KCNA | Reuters
North Korean leader Kim Jong Un visits the Command of the Strategic Force of the Korean People’s Army (KPA) in an unknown location in North Korea in this undated photo released by North Korea’s Korean Central News Agency (KCNA) on August 15, 2017.
South Korean officials no longer have to use a bullhorn to communicate messages to their reclusive neighbor to the North.
A direct phone line was installed and tested Friday, connecting South Korea’s Blue House, the official residence and office of President Moon Jae-in, and the North’s State Affairs Commission, where leader Kim Jong Un’s power is consolidated.
“The call quality was very good and we felt like we got a call from our next-door neighbor,” South Korea’s director for the Government Situation Room, Youn Kun-young, told reporters after the four-minute call.
The hotline also reportedly features a screen for video chats as well as a fax system.
The move signals a reduction in tensions on the Korean peninsula ahead of next week’s face-to-face summit, the first since 2007, between the leaders of North Korea and South Korea.
Notably, the April 27 meeting is set to take place in the South Korean village of Panmunjom, which would make Kim the first North Korean leader to cross the 38th parallel since the Korean War.

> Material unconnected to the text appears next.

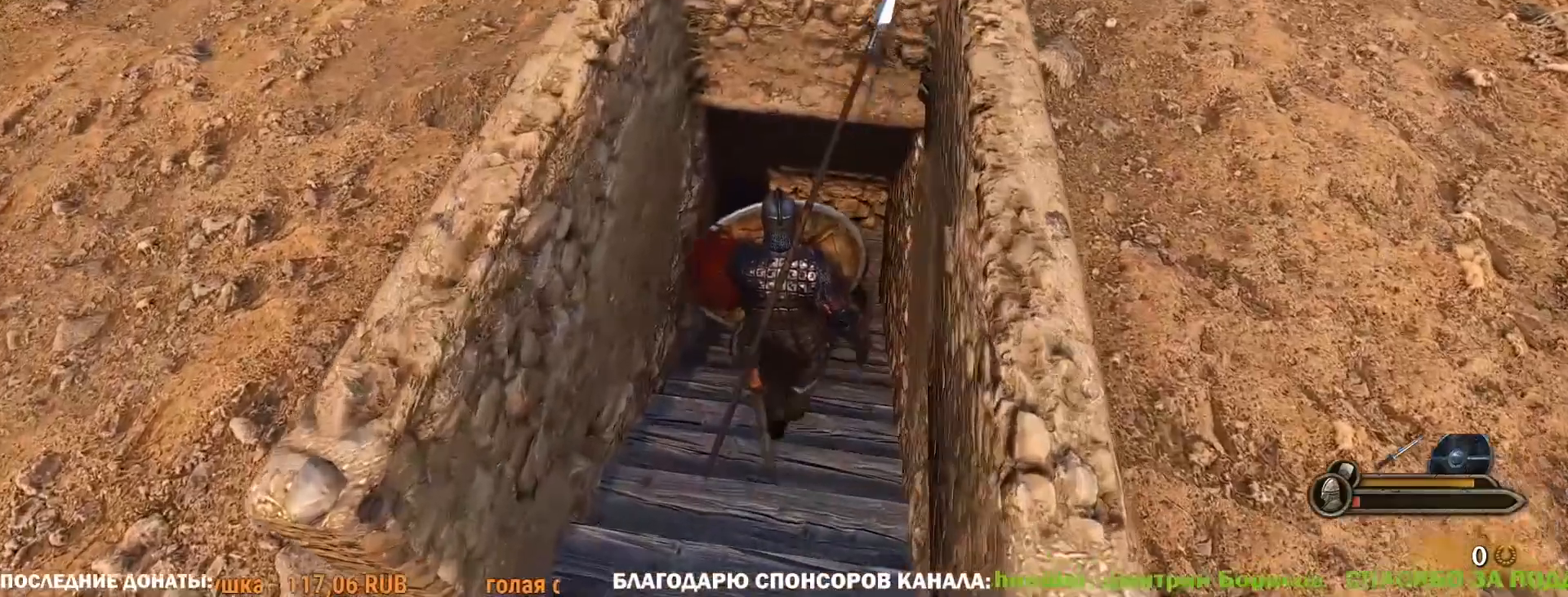
{"keys": ["d", "w"], "mouse": ["right"], "events": [[367, "d", "down"]]}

“This direct line between ROK and DPRK senior leaders greatly reduces any chance of miscommunication that might lead to unnecessarily provocative actions,” retired U.S. Army Lt. Col. Daniel Davis, a senior defense fellow for Defense Priorities, told CNBC.
Davis, who served as an advisor to the Second Republic of Korea Army during his military career, noted that the meeting between the two Koreas sets a groundwork for a potential meeting between President Donald Trump and Kim.